I do not know what the average life expectancy is for snow persons, but we have one in our front yard, thanks to my wife Diana, who has lasted longer than any I can remember in our fickle Ohio weather.
It’s not been an easy two weeks for our Frosty. The constant cold temps have kept him from melting, but the sub-freezing has turned him into solid ice. That makes him very sturdy, but it has also meant that when his nose and hands fell off they could not be reimplanted.

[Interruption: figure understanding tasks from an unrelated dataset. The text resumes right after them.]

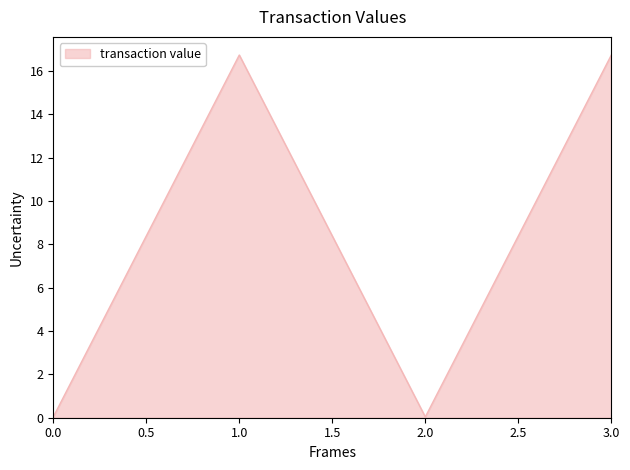

Is it true that the value at 2.0 is 0.0?

True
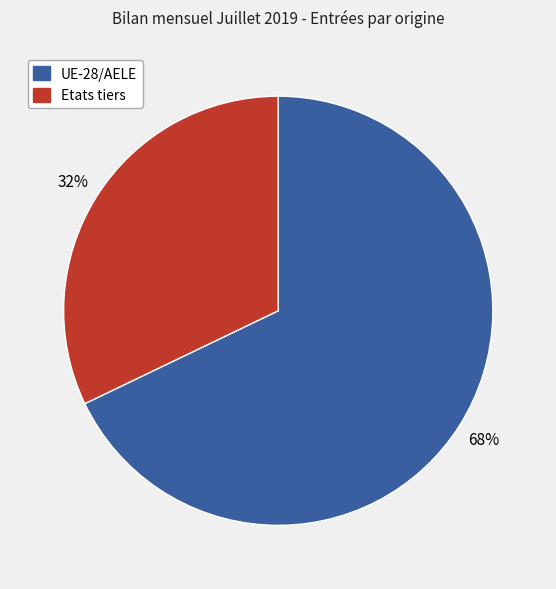

To the nearest percent, what is the difference between the UE-28/AELE and Etats tiers slice percentages?

36%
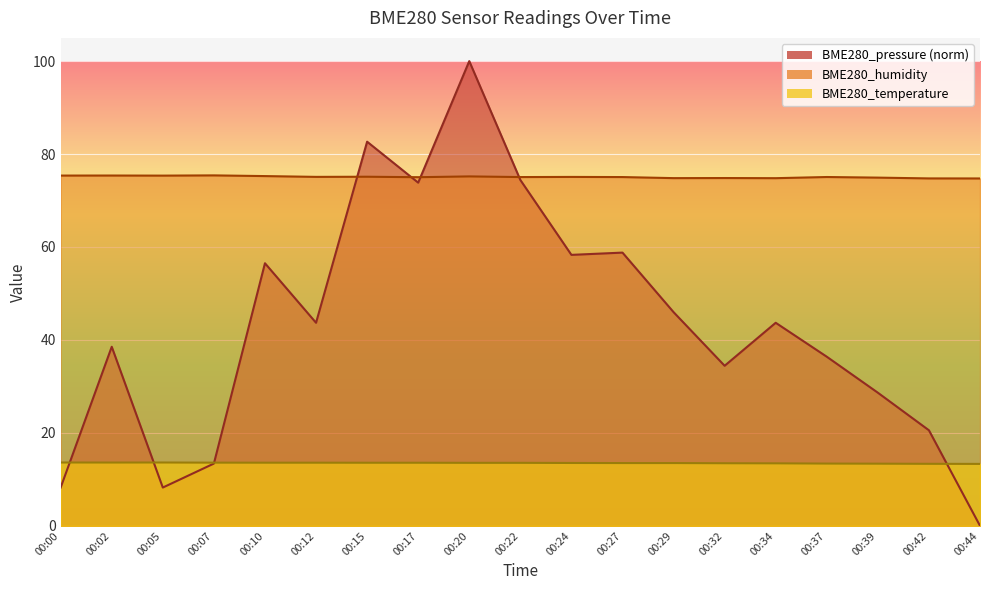

How many interior local peaks does the BME280_humidity series have?

7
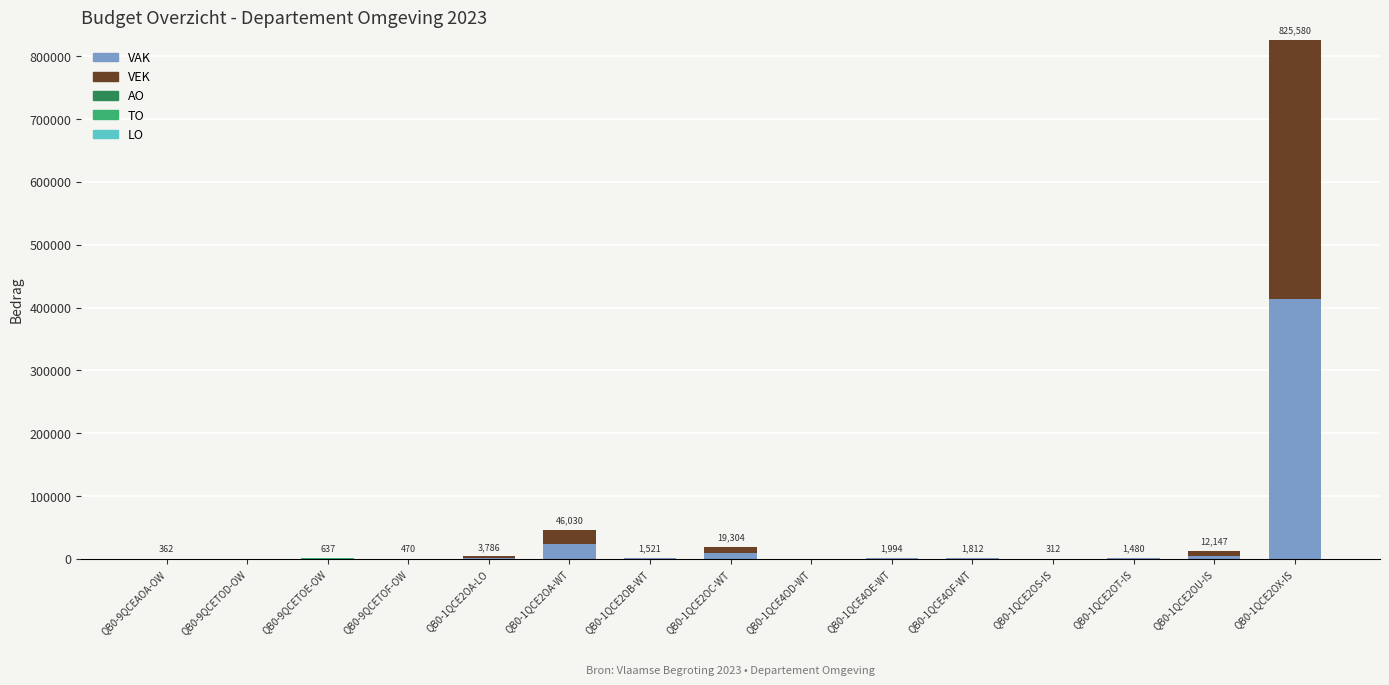

Are the bars horizontal?

No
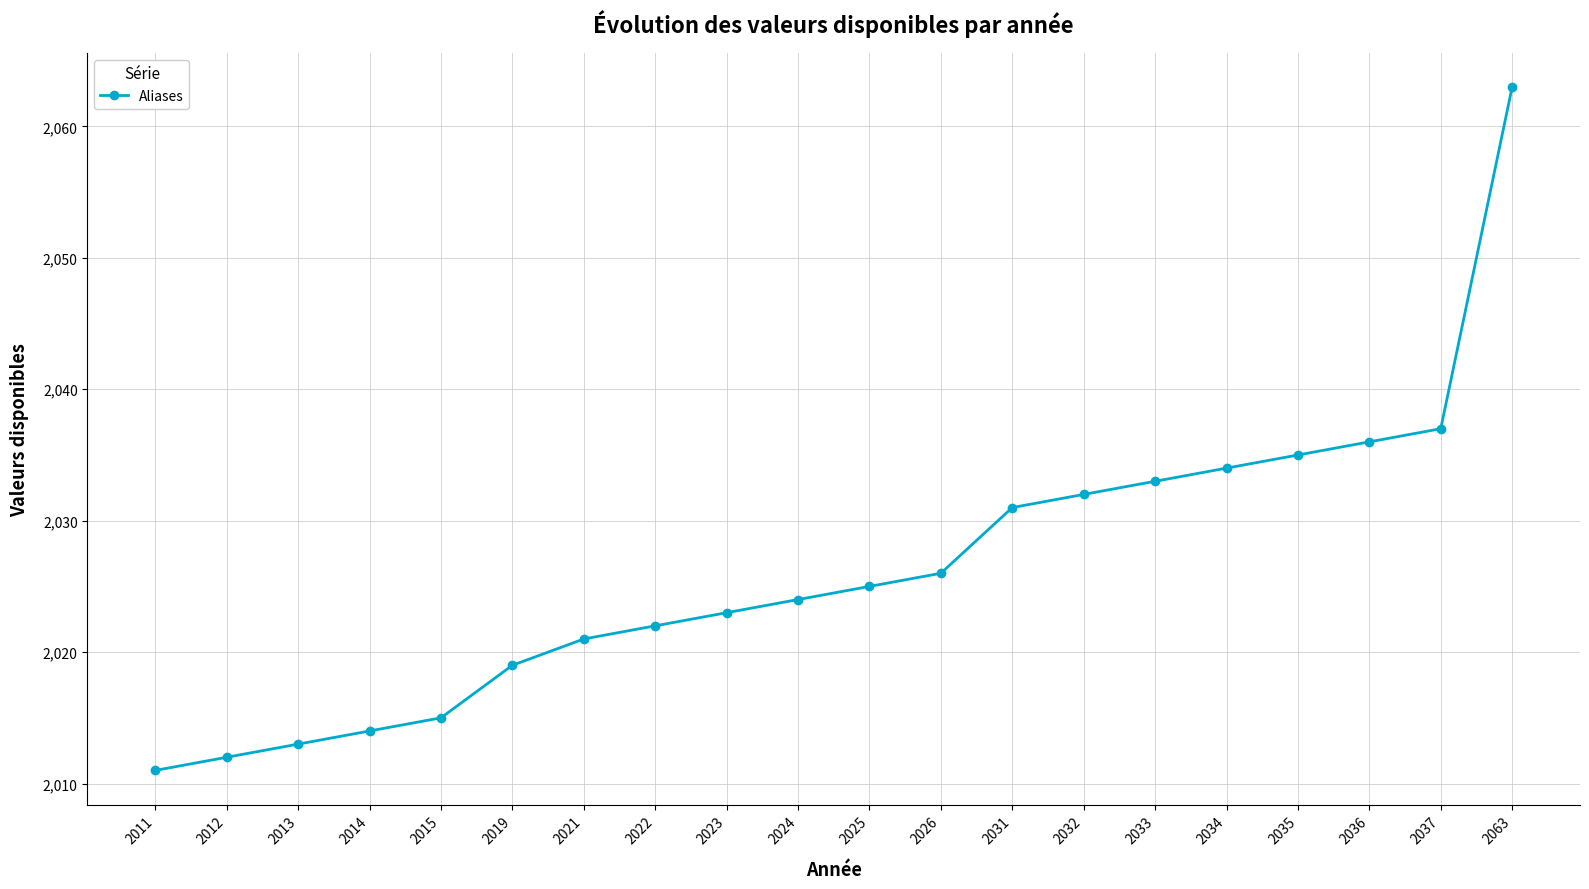

How many values are below 2025?

10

Frosty’s noseless, handless condition and his loss of some of his buttons reminded me of one of my favorite children’s stories, “The Velveteen Rabbit,” by Marjorie Williams Bianco. For me the best part of the story is a discussion between two toys in a boy’s nursery, the skin horse and the velveteen rabbit, about what it means to be “real.” Here’s their dialogue:
“What is REAL?” asked the Rabbit one day, when they were lying side by side near the nursery fender, before Nana came to tidy the room. “Does it mean having things that buzz inside you and a stick-out handle?”
“Real isn’t how you are made,” said the Skin Horse. “It’s a thing that happens to you. When a child loves you for a long, long time, not just to play with, but REALLY loves you, then you become Real.”
Does it hurt?” asked the Rabbit.
“Sometimes,” said the Skin Horse, for he was always truthful. “When you are Real you don’t mind being hurt.”
Does it happen all at once, like being wound up,” he asked, “or bit by bit?”
“It doesn’t happen all at once,” said the Skin Horse. “You become. It takes a long time. That’s why it doesn’t happen often to people who break easily, or have sharp edges, or who have to be carefully kept.
Generally, by the time you are Real, most of your hair has been loved off, and your eyes drop out and you get loose in the joints and very shabby. But these things don’t matter at all, because once you are Real you can’t be ugly, except to people who don’t understand.”
One can learn a lot from stuffed toys and snow persons.